Astrocytes perform a range of homeostatic and regulatory tasks that are critical for normal functioning of the central nervous system. In response to an injury or disease, astrocytes undergo a pronounced transformation into a reactive state that involves changes in the expression of many genes and dramatically changes astrocyte morphology and functions. This astrocyte reactivity is highly dependent on the initiating insult and pathological context. C3a is a peptide generated by the proteolytic cleavage of the third complement component. C3a has been shown to exert neuroprotective effects, stimulate neural plasticity and promote astrocyte survival but can also contribute to synapse loss, Alzheimer’s disease type neurodegeneration and blood–brain barrier dysfunction. To test the hypothesis that C3a elicits differential effects on astrocytes depending on their reactivity state, we measured the expression of Gfap, Nes, C3ar1, C3, Ngf, Tnf and Il1b in primary mouse cortical astrocytes after chemical ischemia, after exposure to lipopolysaccharide (LPS) as well as in control naïve astrocytes. We found that C3a down-regulated the expression of Gfap, C3 and Nes in astrocytes after ischemia. Further, C3a increased the expression of Tnf and Il1b in naive astrocytes and the expression of Nes in astrocytes exposed to LPS but did not affect the expression of C3ar1 or Ngf. Jointly, these results provide the first evidence that the complement peptide C3a modulates the responses of astrocytes in a highly context-dependent manner.

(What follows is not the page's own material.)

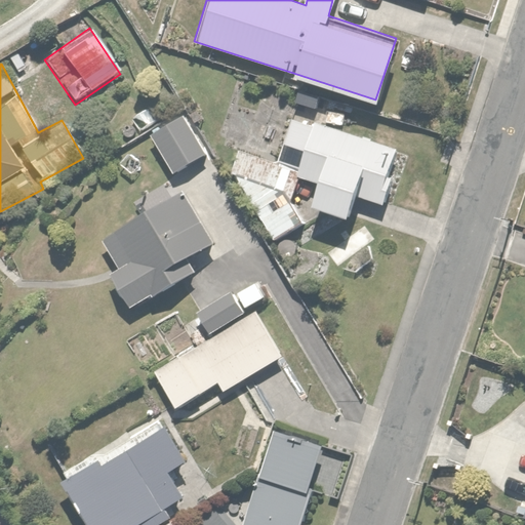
[(182,111),(147,130),(170,170),(204,152),(182,111)]
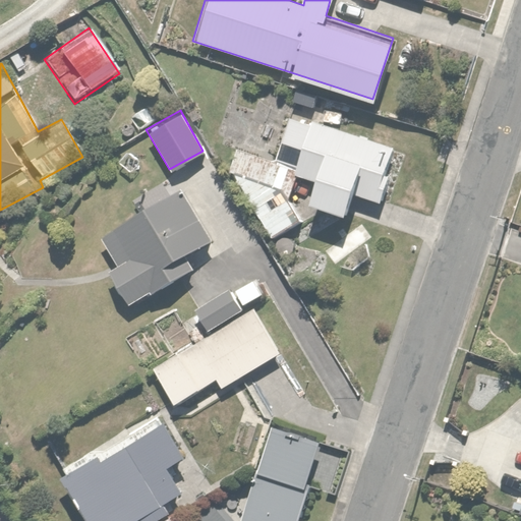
[(396,147),(288,113),(286,118),(274,157),(294,163),(290,175),(314,182),(306,206),(342,217),(349,191),(379,200),(396,147)]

星形胶质细胞执行一系列稳态和调节任务，这些任务对中枢神经系统的正常功能至关重要。为应对损伤或疾病，星形胶质细胞会发生明显的转变，进入反应状态，这涉及许多基因表达的变化，并显着改变星形胶质细胞的形态和功能。这种星形胶质细胞反应性高度依赖于引发的侮辱和病理背景。C3a 是由第三补体成分的蛋白水解裂解产生的肽。C3a 已被证明具有神经保护作用，刺激神经可塑性并促进星形胶质细胞存活，但也可能导致突触丢失、阿尔茨海默病型神经变性和血脑屏障功能障碍。Gfap、Nes、C3ar1、C3、Ngf、Tnf和Il1b在化学缺血后、暴露于脂多糖 (LPS) 后以及对照幼稚星形胶质细胞中的原代小鼠皮质星形胶质细胞中。我们发现C3a下调缺血后星形胶质细胞中Gfap、C3和Nes的表达。此外，C3a 增加了幼稚星形胶质细胞中Tnf和Il1b的表达以及暴露于 LPS 的星形胶质细胞中Nes的表达，但不影响C3ar1或Ngf 的表达。共同地，这些结果提供了补体肽 C3a 以高度依赖环境的方式调节星形胶质细胞反应的第一个证据。